**QUOTED PASSAGE**
Engineering Cyberspace!

Definitions

 

Cyberspace?  What is it?

  • Technology to facilitate network based entertainment (interactive or passive) for massive audiences.

  • A way of enabling massive audiences to participate in the same virtual world, by making each of their computers talk to each other.

  • A library of software routines that makes writing interactive entertainment much easier.

  • A way of efficiently sharing a model of a virtual world or artificial universe.

What’s so special?

Unique

Other solutions are traditional, server based

Servers linked by high bandwidth backbones model the universe

Participants’ computers are just client terminals

Expensive

Other distributed databases are inappropriate

Designed for a reliable applications environment

Not optimised for responsive intercommunication

Heavyweight

Designed for Global Networks

LAN solutions do not scale

Scalable

Can work on any network, whether direct modem-to-modem, LAN, cable-TV, Internet or Radio networks.

Industrial Strength

No practical limit to size of universe or number of participants

Large universes, particularly ones participants can build in, will be very appealing

The current technological limit of about 32 simultaneous participants does not represent a ceiling in terms of market.

Fault tolerant

Expectation of unreliability at core of design

Most other comparable systems are concerned with integrity. This system makes its absence a feature - by sacrificing integrity, the database can be optimised for response time.

Can cope with the temperamental Internet

Will automatically cope with communication breakdown and fluctuations, continuously reassigning links according to performance

Asynchronous

Unlike games such as Quake, is not held up by slowest participant.

Not upset by communications lag (though naturally, the game still has to address this aspect).

**WRITTEN TASK 1**
Collect every line in the listing below that contains the string "range", copying each line in full.

**DATA UNDER STUDY**
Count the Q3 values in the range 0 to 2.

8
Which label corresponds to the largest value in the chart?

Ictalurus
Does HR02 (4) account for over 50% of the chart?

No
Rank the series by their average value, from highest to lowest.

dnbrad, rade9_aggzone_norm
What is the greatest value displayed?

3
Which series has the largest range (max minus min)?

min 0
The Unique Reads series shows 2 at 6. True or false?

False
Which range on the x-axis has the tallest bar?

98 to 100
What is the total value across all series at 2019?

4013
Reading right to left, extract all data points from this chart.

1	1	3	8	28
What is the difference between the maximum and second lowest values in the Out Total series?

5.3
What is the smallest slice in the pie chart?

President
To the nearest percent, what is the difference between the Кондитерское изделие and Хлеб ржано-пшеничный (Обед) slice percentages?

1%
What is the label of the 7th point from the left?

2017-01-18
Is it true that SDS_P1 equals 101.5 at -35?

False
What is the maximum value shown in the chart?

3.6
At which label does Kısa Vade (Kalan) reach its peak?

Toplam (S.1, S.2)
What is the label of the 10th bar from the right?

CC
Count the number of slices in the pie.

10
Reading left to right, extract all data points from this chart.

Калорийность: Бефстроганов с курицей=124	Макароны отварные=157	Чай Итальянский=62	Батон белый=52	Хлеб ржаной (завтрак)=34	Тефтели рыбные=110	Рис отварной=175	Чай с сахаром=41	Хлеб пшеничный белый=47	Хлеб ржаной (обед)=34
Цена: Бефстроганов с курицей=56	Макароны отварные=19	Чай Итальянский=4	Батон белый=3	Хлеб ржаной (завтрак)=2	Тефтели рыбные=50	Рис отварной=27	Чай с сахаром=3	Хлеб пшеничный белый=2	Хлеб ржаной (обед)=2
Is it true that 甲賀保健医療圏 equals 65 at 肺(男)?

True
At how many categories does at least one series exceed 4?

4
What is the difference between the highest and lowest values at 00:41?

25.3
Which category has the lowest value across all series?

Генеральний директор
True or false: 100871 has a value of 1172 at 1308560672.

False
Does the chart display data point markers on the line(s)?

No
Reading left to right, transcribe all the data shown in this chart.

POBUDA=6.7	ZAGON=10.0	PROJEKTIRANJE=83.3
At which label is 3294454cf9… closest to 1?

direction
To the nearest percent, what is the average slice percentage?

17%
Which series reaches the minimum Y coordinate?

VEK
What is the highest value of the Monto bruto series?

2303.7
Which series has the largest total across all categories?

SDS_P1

**WRITTEN TASK 2**
Rename "integrity" to "consistency" and write out the part of the cyberspace text starting at "Fault tolerant" and ending at "for response time.".

**EXERCISE RESPONSE 1**
Count the Q3 values in the range 0 to 2.
Which series has the largest range (max minus min)?
Which range on the x-axis has the tallest bar?

**EXERCISE RESPONSE 2**
Fault tolerant

Expectation of unreliability at core of design

Most other comparable systems are concerned with consistency. This system makes its absence a feature - by sacrificing consistency, the database can be optimised for response time.